The Government Digital Service has set up an advice and assurance community to discuss issues about digital standards, as it comes to the end of a discovery project on service standards assessment.
The advice and assurance community meeting to discuss new systems – Photo credit: GDS
The Treasury first set out spending controls for IT and digital projects as far back as 2010, and the Digital Service Standard and Technology Code of Practice were brought in a few years later to make it clear what was expected of departments’ tech services.
However, some departments find meeting the standards difficult or time consuming, and the standards assurance service team has indicated it is rethinking the process to encourage teams to think about the standards earlier on.
“We thought there must be a better way to assure and help technology investment,” said Chad Bond, head of service standards assurance, and Roger Bearpark, head of technology advisers at GDS, in a blogpost.
“The aim was to encourage earlier engagement and greater collaboration, using clear standards such as the Technology Code of Practice and Digital Service Standard to assess pipelines of upcoming technology investments.”
They worked with the Technology Leaders and Digital Leaders networks within government to run a discovery with what they describe as a “large department” to look at the benefits of the idea.
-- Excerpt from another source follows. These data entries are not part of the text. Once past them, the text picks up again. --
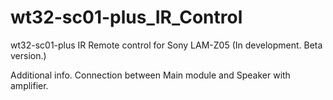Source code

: # wt32-sc01-plus_IR_Control
wt32-sc01-plus IR Remote control for Sony LAM-Z05
(In development. Beta version.)

Additional info. 
Connection between Main module and Speaker with amplifier.


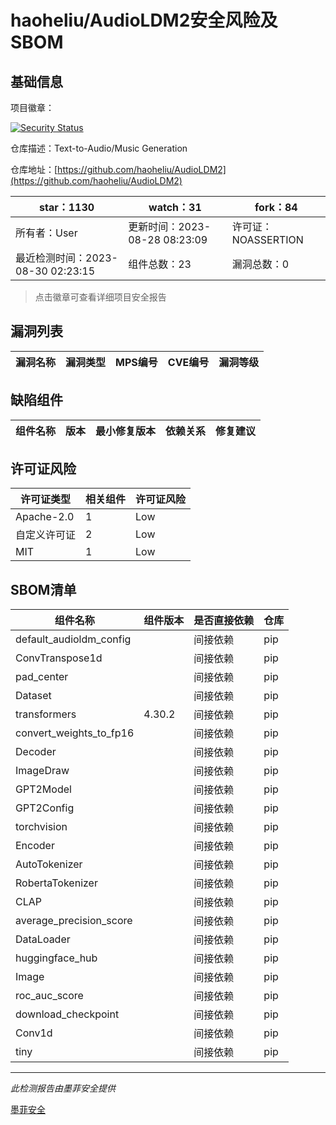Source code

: # haoheliu/AudioLDM2安全风险及SBOM

## 基础信息

项目徽章：

[![Security Status](https://www.murphysec.com/platform3/v31/badge/1696589306402791424.svg)](https://www.murphysec.com/console/report/1696589306360848384/1696589306402791424)

仓库描述：Text-to-Audio/Music Generation

仓库地址：[https://github.com/haoheliu/AudioLDM2](https://github.com/haoheliu/AudioLDM2)

| star：1130 | watch：31 | fork：84 |
| ----------- | -------------- | ------------ |
| 所有者：User | 更新时间：2023-08-28 08:23:09 | 许可证：NOASSERTION |
| 最近检测时间：2023-08-30 02:23:15 | 组件总数：23 | 漏洞总数：0 |

> 点击徽章可查看详细项目安全报告



## 漏洞列表

| 漏洞名称 | 漏洞类型 | MPS编号 | CVE编号 | 漏洞等级 |
| ------- | ------ | ------- | ------ | ----- |





## 缺陷组件

| 组件名称 | 版本 | 最小修复版本 | 依赖关系 | 修复建议 |
| -------- | ---- | ------------ | -------- | -------- |





## 许可证风险

| 许可证类型 | 相关组件 | 许可证风险 |
| ---------- | -------- | ---------- |
|Apache-2.0|1|Low|
|自定义许可证|2|Low|
|MIT|1|Low|




## SBOM清单

| 组件名称 | 组件版本 | 是否直接依赖 | 仓库 |
| -------- | -------- | ------------ | ---- |
|default_audioldm_config||间接依赖|pip|
|ConvTranspose1d||间接依赖|pip|
|pad_center||间接依赖|pip|
|Dataset||间接依赖|pip|
|transformers|4.30.2|间接依赖|pip|
|convert_weights_to_fp16||间接依赖|pip|
|Decoder||间接依赖|pip|
|ImageDraw||间接依赖|pip|
|GPT2Model||间接依赖|pip|
|GPT2Config||间接依赖|pip|
|torchvision||间接依赖|pip|
|Encoder||间接依赖|pip|
|AutoTokenizer||间接依赖|pip|
|RobertaTokenizer||间接依赖|pip|
|CLAP||间接依赖|pip|
|average_precision_score||间接依赖|pip|
|DataLoader||间接依赖|pip|
|huggingface_hub||间接依赖|pip|
|Image||间接依赖|pip|
|roc_auc_score||间接依赖|pip|
|download_checkpoint||间接依赖|pip|
|Conv1d||间接依赖|pip|
|tiny||间接依赖|pip|


------

*此检测报告由墨菲安全提供*

[墨菲安全](www.murphysec.com)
This was then used to push for a larger pilot across three departments over the course of six months – these pilots are concluding soon, the pair said.
They said that more information would be available after the results have been analysed.
“We are not going to write a policy that impacts government and expect it to conform. This should be a gradual, iterative process built on the needs and inherent systems used within departments,” Bond and Bearpark wrote.
As part of this, they have set up an advice and assurance community for people managing governance and financial decisions on technology across government.
The pair said that more than 50 people have attended the meetings – the second of which was held this month – and that they were holding workshops to build consensus and test approaches and systems.
“We were all working towards achieving the same goal: making things better and transforming technology approvals in government,” the blogpost said.
The group is still open for members, and the post said that anyone wanting to join needs to request access using their government email address.
The blogpost comes just a day after one from Emily Hall-Strutt, product manager for service standard assessments for internal products at the Ministry of Justice, which criticised the assessment process used to ensure products are meeting the standards.
Describing it as a “pretty painful” process that “caused disruption to delivery and stress for teams, Hall-Strutt said the MoJ was trialling “continuous service review”, where a peer reviewer would sit in on a project throughout design and delivery to ensure they meet the standard as the project goes along.
Hall-Strutt said that her team had been in communication with GDS about the work, acknowledging that the group was running its own discovery process.
A spokeswoman for GDS confirmed to PublicTechnology that the team had finished that discovery process but that it was not yet in the position to discuss the outcome.